Considering the positive ICERs, Trastuzumab (Herceptin) appears to be on the cusp of cost-effectiveness. (However, cost-effectiveness varies enormously by age and receptor subtype – paper under review.) Cancer care coordinators might be deemed a good buy, and this is indeed an area that the NZ Government has been investing in. HPV vaccination of girls is also a good buy (and is current practice in NZ) by usual criteria – albeit not cost saving like population-wide salt and tobacco interventions. Notably, not all salt interventions are cost saving – dietary advice costs money per QALY gained, an example of how personalised interventions are often (not always) less likely to be cost saving than population-wide interventions through regulation or other means.
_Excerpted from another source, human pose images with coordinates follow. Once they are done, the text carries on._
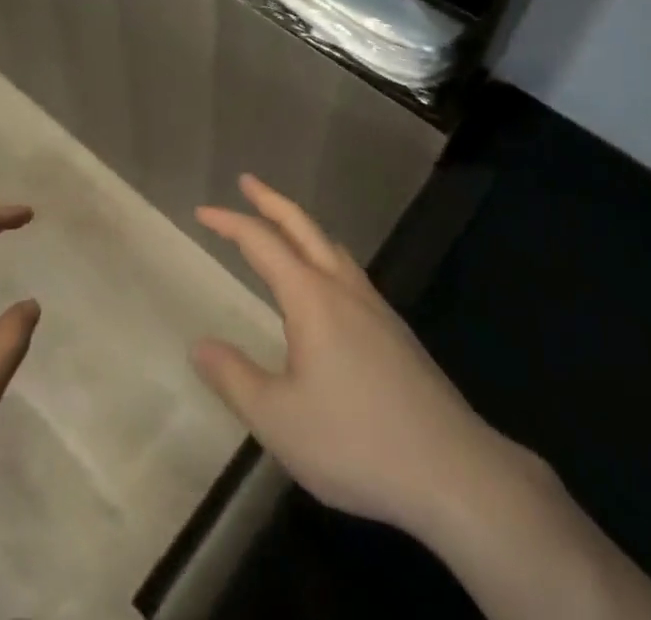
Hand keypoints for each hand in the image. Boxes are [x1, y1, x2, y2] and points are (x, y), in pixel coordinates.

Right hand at [191, 174, 532, 537]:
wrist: (451, 469)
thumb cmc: (356, 441)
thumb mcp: (279, 420)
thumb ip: (235, 378)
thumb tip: (199, 344)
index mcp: (311, 298)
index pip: (262, 243)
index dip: (229, 223)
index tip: (202, 212)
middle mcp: (343, 288)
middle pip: (303, 226)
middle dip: (271, 200)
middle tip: (247, 181)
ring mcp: (375, 306)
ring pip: (331, 246)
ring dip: (301, 226)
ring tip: (283, 227)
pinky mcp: (395, 330)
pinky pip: (349, 271)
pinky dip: (324, 254)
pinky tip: (326, 285)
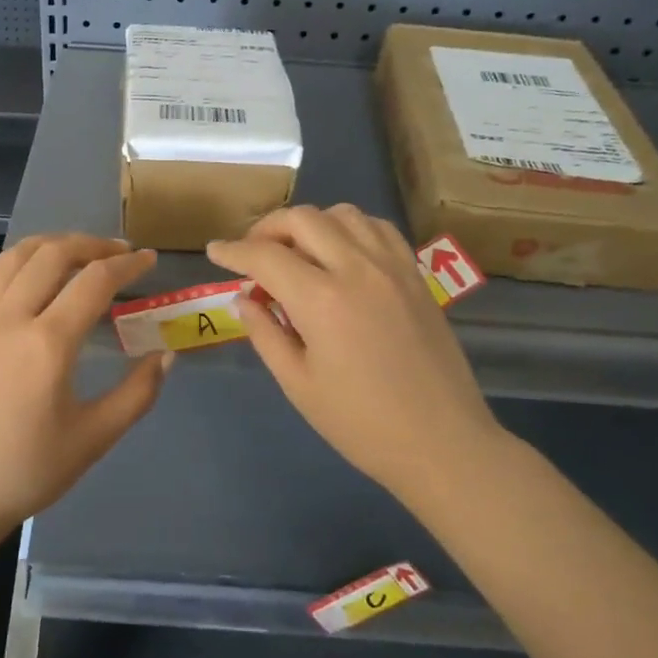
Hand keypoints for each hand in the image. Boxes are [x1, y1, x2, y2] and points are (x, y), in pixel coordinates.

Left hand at [0, 234, 171, 541]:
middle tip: (119, 253)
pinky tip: (28, 268)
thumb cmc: (23, 472)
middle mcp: (9, 317)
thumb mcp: (92, 440)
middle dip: (92, 244)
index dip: (127, 264)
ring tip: (79, 253)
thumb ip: (136, 395)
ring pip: (17, 256)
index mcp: (47, 344)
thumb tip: (166, 355)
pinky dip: (15, 259)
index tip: (149, 259)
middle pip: (54, 254)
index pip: (94, 281)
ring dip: (53, 244)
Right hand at [208, 204, 502, 499]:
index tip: (214, 252)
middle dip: (267, 228)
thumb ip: (265, 333)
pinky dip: (350, 228)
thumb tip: (244, 299)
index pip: (265, 256)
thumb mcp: (298, 384)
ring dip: (310, 224)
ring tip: (296, 251)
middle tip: (252, 254)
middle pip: (302, 219)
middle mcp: (357, 269)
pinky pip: (378, 228)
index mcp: (321, 300)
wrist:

Yes, there is plenty of nuance to consider in the above comparisons – and we will explore these more in the future. The unavoidable point here though, and in light of the draft Health Strategy Consultation, is that it seems erroneous – and poor economic sense – to not forefront population-wide prevention more.
To conclude, we recommend the following revisions of the Health Strategy:
- Include a more explicit – not just a diffuse lip-service – articulation of prevention options. This could be achieved by adding ‘Prevention’ as a theme, making six themes in total.
- Articulate the need under ‘intelligent systems’ for (cost-effectiveness) evaluation of health policy options, beyond what Pharmac does for drugs and devices, to inform policy development.
- Name an agency to oversee such provision of advice to Government; we note that the Public Health Advisory Committee of the National Health Committee exists on statute, but has been inactive in the last 7 years.